|It's time to scuttle the Doha Round
By Peter Morici
The Doha Round of World Trade Organization negotiations is in desperate straights. President Bush and his new trade chief, Susan Schwab, have made clear their determination to accomplish an agreement, and advocates of genuinely open trade should be frightened by that prospect.
Supposedly a grand deal is on the table. Developing countries would cut their prohibitively high tariffs on manufacturers, and reduce regulatory barriers to U.S. and EU exports of high-end services in finance and technology-driven activities. In return, developing countries, led by India and Brazil, want the Americans and Europeans to slash agriculture subsidies, tariffs and quotas.
Throughout the world, agriculture is irrationally protected and offers the greatest potential trade benefits for poorer countries. While the EU Common Agricultural Policy receives a great deal of attention, China manages to keep 150 million extra workers on the farm, and the Bush Administration acknowledges U.S. support programs bestow the most benefits to a relative handful of politically savvy farmers.
Anxious to reduce the federal deficit, the Bush Administration has tabled a generous offer to cut crop supports, but the Europeans, burdened by French fears of modernism, are not politically capable of matching it. Hence, the two great, aging commercial powers have little to prod developing countries to better treat the likes of Volkswagen and Citibank.
Even if an agriculture deal could be brokered, the Doha Round would do little to open developing country markets because it was flawed from the start.

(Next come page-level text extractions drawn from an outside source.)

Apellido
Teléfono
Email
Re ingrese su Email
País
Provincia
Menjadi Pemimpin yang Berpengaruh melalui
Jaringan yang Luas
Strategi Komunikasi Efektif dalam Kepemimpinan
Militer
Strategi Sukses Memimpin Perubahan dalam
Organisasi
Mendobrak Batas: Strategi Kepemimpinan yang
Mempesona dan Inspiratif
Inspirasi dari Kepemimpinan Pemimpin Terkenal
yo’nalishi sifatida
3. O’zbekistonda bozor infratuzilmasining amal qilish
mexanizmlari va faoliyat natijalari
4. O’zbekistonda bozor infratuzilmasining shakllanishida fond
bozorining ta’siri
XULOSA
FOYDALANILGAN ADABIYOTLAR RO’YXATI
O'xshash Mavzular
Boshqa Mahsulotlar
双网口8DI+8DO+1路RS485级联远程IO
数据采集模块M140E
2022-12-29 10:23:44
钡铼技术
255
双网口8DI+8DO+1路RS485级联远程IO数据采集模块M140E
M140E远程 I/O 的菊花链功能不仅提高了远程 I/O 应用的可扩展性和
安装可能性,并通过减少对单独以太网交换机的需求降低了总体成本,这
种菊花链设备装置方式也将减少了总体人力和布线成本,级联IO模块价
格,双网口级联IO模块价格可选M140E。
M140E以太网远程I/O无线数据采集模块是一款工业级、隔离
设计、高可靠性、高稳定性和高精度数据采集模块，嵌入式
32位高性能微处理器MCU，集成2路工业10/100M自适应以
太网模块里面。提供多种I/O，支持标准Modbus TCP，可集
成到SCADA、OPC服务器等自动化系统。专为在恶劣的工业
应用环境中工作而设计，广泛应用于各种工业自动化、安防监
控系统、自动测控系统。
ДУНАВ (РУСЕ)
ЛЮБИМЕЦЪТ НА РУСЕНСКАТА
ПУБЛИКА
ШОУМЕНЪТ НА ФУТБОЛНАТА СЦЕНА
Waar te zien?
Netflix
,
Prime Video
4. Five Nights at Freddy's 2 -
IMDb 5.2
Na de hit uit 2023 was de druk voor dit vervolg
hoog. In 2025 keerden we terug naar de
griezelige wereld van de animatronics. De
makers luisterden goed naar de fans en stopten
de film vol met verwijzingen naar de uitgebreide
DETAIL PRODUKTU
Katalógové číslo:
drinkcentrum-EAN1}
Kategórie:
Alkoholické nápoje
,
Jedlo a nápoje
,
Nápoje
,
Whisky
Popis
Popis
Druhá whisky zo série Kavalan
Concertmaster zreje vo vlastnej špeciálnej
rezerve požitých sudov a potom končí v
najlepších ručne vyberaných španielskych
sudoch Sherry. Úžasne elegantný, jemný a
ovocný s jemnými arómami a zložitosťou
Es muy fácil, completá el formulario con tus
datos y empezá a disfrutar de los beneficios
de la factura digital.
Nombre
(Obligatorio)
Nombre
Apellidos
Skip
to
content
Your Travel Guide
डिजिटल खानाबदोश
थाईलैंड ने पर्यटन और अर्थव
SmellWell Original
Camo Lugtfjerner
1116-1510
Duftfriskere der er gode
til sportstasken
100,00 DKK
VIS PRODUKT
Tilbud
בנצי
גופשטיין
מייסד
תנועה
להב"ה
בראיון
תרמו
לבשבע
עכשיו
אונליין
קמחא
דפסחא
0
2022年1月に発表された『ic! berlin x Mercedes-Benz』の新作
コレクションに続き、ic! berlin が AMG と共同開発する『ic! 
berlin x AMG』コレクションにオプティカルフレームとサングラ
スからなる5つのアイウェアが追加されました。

Dubbed the development Round, Doha was to aid poorer nations by exempting principal issues that most plague U.S. and EU exports: arcane industrial policies in developing countries that would protect their manufacturers even if tariffs were slashed; cartels and other private unfair trade practices; foreign investment regulations that compel multinational corporations to give away technology and transfer production and jobs to locations that make little sense; currency manipulation now rampant in Asia; and opaque subsidy schemes such as low interest loans and tax holidays.
For example, General Motors, to gain entry into the Chinese market, was required to form a joint venture with state-owned Shanghai Automotive Industries; now, having absorbed GM's know how, SAI is planning to independently produce and export cars to Europe. China spends more than 200 billion a year subsidizing exports by suppressing the value of the yuan through foreign-exchange market intervention, and provides cheap capital to national champions through state bank loans and generous tax rebates.
As things stand, even a successful Doha Round would do little to boost U.S. exports or increase U.S. imports. By my estimates, U.S. exports would increase about $90 billion. Subtracting additional imports, this would hardly dent the $760 billion U.S. trade deficit. The additional trade would increase U.S. incomes and welfare only about $9 billion, or less than one tenth of one percent of GDP. Studies sponsored by the Carnegie Endowment for International Peace and the World Bank, employing different models, calculate very similar income gains.
The Administration should not be surprised that its efforts to open markets through Doha are generating little excitement or support from American voters. Instead the job losses caused by rising U.S. trade deficits are becoming a political albatross for members of Congress aligned with the President.
Sadly, under current arrangements, the gains in exports and income accomplished by China, India, Brazil, and a few other large emerging economies come at the expense of smaller developing countries, which are not able to leverage access to large domestic markets to accomplish mercantilist gains.
Open markets are perhaps the finest idea for instigating prosperity ever conceived by the collective wisdom of liberal thinkers, but the process underway under the Doha banner is a farce. It is endangering support for free trade among the electorate of its strongest champion, the United States, and is relegating to permanent second tier status smaller Asian, African and Latin American countries.
The greatest danger is that either Doha will succeed or trade officials, being diplomats, will cook up some face-saving, limited deal that leaves the issues creating inequity and poverty unaddressed for another decade or more.
It is time to admit the emperor has no clothes, end the Doha Round, and establish a new agenda that more equitably addresses everyone's concerns.
Peter Morici is a professor at the University of Maryland School of Business and former Chief Economist at the U.S. International Trade Commission. He serves on the Bloomberg and Reuters macroeconomic forecasting panels.